I was a bit disappointed that the article didn't go into the system calls themselves, since AFAIK those have always supported interleaved reads and writes with no problems even on early Unices. E.g. POSIX has this:
https://pubs.opengroup.org/onlinepubs/9699919799/functions/w...
After a write() to a regular file has successfully returned:
Any successful read() from each byte position in the file that was modified by that write shall return the data specified by the write() for that position until such byte positions are again modified.
Perhaps because the article is specifically about the buffered f*() calls in stdio, and not the system calls?
Though, as I offer that thought, the divergence between C and the system calls is definitely curious.
I get a real kick out of the different ways people pluralize Unixen. Unices is a good one
I must be missing something.
The article lists three libcs (Open Watcom, Microsoft Visual C++ 6.0, IBM C/C++ 3.6 for Windows) from the good old times. Does the emulator link to Open Watcom, i.e., does it emulate DOS on machines about as old as DOS itself? What's the point here?
I believe it is a bug in the the emulator's implementation of COMMAND.COM. Often, these DOS "emulators" re-implement the standard commands of DOS, including the shell[1]. This is in addition to emulating weird 16-bit environment stuff and the BIOS.
The bug can pop up in any C program using stdio that assumes it's fine to do `fread` followed immediately by `fwrite`. The spec forbids this. To make matters more confusing, this behavior does _not_ seem to be in modern libc implementations. Or at least, it works on my machine. I bet modern implementations are able to be more sane about managing different buffers for reading and writing.
The original COMMAND.COM from MS-DOS probably did not have this problem, since at least in some versions it was written in assembly[2]. Even for a shell written in C, the fix is pretty easy: seek the file before switching between reading/writing.
The title of this post is confusing, since it clearly _is_ a bug somewhere. But I think the author was excited about possibly finding a bug in libc:
> Sitting down with a debugger, I could just see how the C run-time library (Open Watcom) could be fixed to avoid this problem.
[1] Here's DOSBox, for example: https://github.com/dosbox-staging/dosbox-staging/blob/main/s...
[2] MS-DOS 4.0: https://github.com/microsoft/MS-DOS/tree/main/v4.0/src/CMD/C...
The article is very vague about which emulator and COMMAND.COM it is about, and if they're integrated with each other. Can't be DOSBox, since it handles it correctly:
C:\> echo AB> foo.txt
C:\> echo CD>> foo.txt
C:\> type foo.txt
AB
CD
(Note that echo adds a newline, same as on real DOS, or even UNIX without "-n". This other shell doesn't for some reason.)The "real" COMMAND.COM, and all other essential parts of MS-/PC-/DR-DOS, have always been written in asm, where none of this libc nonsense matters.

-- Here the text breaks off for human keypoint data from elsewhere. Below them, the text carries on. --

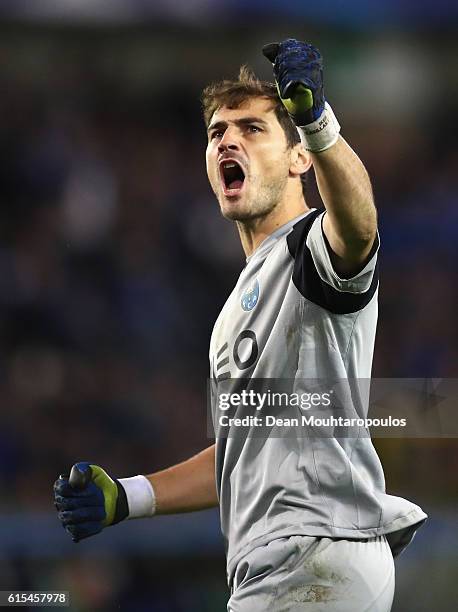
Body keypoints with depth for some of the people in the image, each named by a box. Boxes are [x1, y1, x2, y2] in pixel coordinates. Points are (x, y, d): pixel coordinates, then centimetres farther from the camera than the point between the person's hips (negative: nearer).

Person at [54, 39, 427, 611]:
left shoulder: (313, 244, -3)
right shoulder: (244, 297, 26)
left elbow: (357, 222, -30)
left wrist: (318, 122, -49)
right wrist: (125, 497, 21)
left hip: (321, 556, -9)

Also it annoys me greatly when people talk about "the C Library" as if it exists in some Platonic realm, and is essential to all software ever written.
The article is about compiling and running a program inside the emulator. When the unexpected behavior occurred, the author assumed it was a bug in the emulator.
So if it's not a bug in the emulator, then it's a bug in COMMAND.COM? I don't think that's the case, surely it couldn't have been missed by Microsoft at the time. The article goes on to talk about fread/fwrite calls, but COMMAND.COM was written in assembly, I'm pretty sure it didn't link to any libc, and certainly not to Open Watcom -- why would MS use it instead of their own library?
It is not a bug. The article explains that this is the expected behaviour.
What is expected behavior? Surely `echo AB> foo.txt; echo CD>> foo.txt` producing `ABBC` is either a bug in COMMAND.COM, the emulator, or something else? That can't be correct.
There's a lot of weird missing details.